No sólo sobre paisajes y detalles naturales escribe Martín Baró a lo largo de los 50 capítulos que, casi a modo de lo que ahora son los blogs, desgranan vivencias a veces cotidianas, pero al mismo tiempo mágicas o como mínimo evocadoras, del entorno que le rodea. Engrandece o poetiza los fenómenos meteorológicos, o bien plasma la pequeñez del ser humano ante alguno de ellos. Ofrece apuntes sobre toponimia. Nos cuenta cómo busca los restos de los molinos que fueron el motor de las labores de antaño, o de alguna ermita abandonada que le ayuda a imaginar la vida de su santero.

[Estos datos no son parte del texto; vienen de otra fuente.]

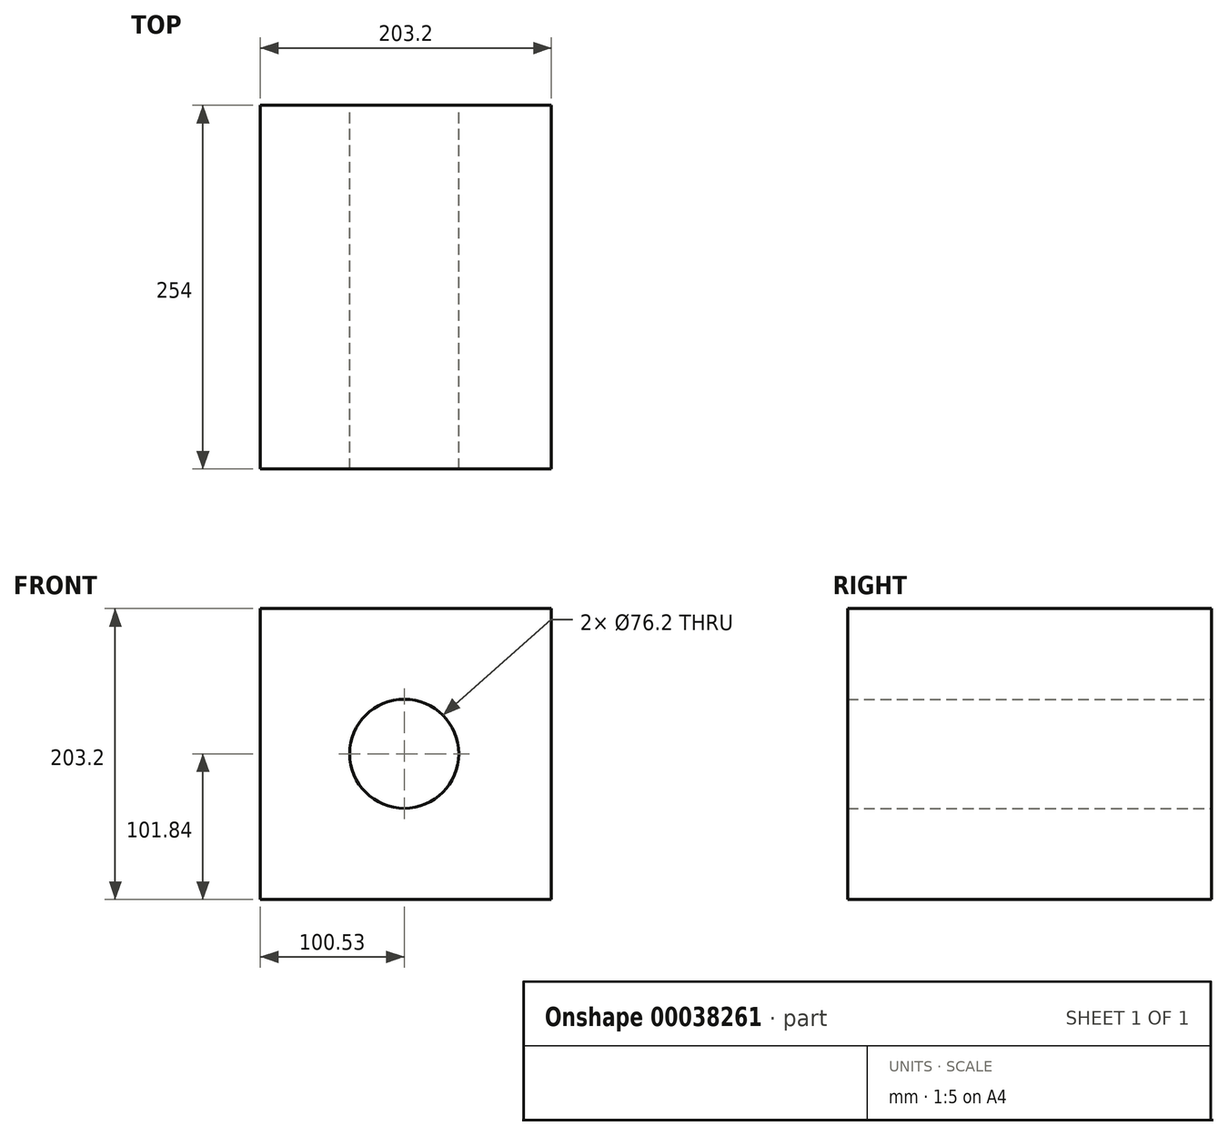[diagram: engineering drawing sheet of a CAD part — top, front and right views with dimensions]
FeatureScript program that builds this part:
annotation { "Feature Type Name" : "Feature", "Feature Type Description" : "" }
export const myFeature = defineFeature(function(context is Context, id is Id, definition is map)
    precondition{}
    {
        {
            var Q0;
            Q0=qCreatedBy(makeId("Front.planeOp"),FACE);
            var sketch = newSketch(context, id + "F0", { "sketchPlane" : qUnion([Q0])});
            skLineSegment(sketch, "E0.bottom", {"start": v(-100.53, -101.84) * mm, "end": v(102.67, -101.84) * mm});
            skLineSegment(sketch, "E0.top", {"start": v(-100.53, 101.36) * mm, "end": v(102.67, 101.36) * mm});
            skLineSegment(sketch, "E0.left", {"start": v(-100.53, -101.84) * mm, "end": v(-100.53, 101.36) * mm});
            skLineSegment(sketch, "E0.right", {"start": v(102.67, -101.84) * mm, "end": v(102.67, 101.36) * mm});
            skCircle(sketch, "E1", {"center": v(0, 0) * mm, "radius": 38.1 * mm});
            skSolve(sketch);
        }
        {
            var Q0;
            Q0 = qSketchRegion(id + "F0", true);
            extrude(context, id + "F1", {"entities" : qUnion([Q0]), "depth" : 254 * mm});
        }
    });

También reflexiona sobre el cambio del paisaje con el devenir del desarrollo, lo que le lleva a la eterna disyuntiva entre lo que se pierde y lo que se gana con el progreso. Presenta algunos retratos de personas casi anónimas que, con su tarea habitual y sencilla en algunos pequeños comercios de San Rafael, aportan colores y sabores especiales a la vida del pueblo. Evoca vivencias de la infancia, cuando ese mismo entorno era escenario tan sólo de sus veraneos. Observa y analiza a los diferentes tipos de caminantes, por supuesto incluyendo a los montañeros más o menos deportivos, y saca curiosas pero al mismo tiempo comunes reflexiones acerca de los caminos, las sendas, la observación de los mapas, los esfuerzos por subir laderas empinadas, y el sentido que lleva a tales actividades.
Buena parte del libro está impregnado de nostalgia. Y de sueños y anhelos, como los que llevan a buscar el estilo de vida ideal que a lo largo de muchos años deseamos tener, que nos haga al fin dejar atrás “el agobio de horarios interminables”, como finalmente acabó consiguiendo Martín Baró tras su jubilación.
Hacia el final del libro, se reconoce frustrado a la hora de transmitir los sentimientos que sus paseos y excursiones le llevan a experimentar. Sin embargo, bajo mi punto de vista creo que no es así, al menos para quien se haya parado en diversas ocasiones a percibir esas sensaciones en el monte: Su manera natural de describir lo que ocurre ante sus ojos, su forma de plasmar con sencillez las cosas pequeñas, ha llegado con mucha autenticidad a quien ahora estas líneas escribe; la misma autenticidad que muchas veces percibo en alguna de las paradas que hago durante una excursión en un día de campo, y que yo tampoco me creería capaz de transmitir, lo que me lleva a terminar escribiendo más o menos de lo mismo que suelen contar los libros habituales de montañismo.
Por eso también hacen falta libros como “Apuntes al oeste del Guadarrama”, para completar la labor de la literatura de montaña en su afán por explicar todo lo que este medio nos aporta, y valorarlo en un conjunto lo más diverso posible.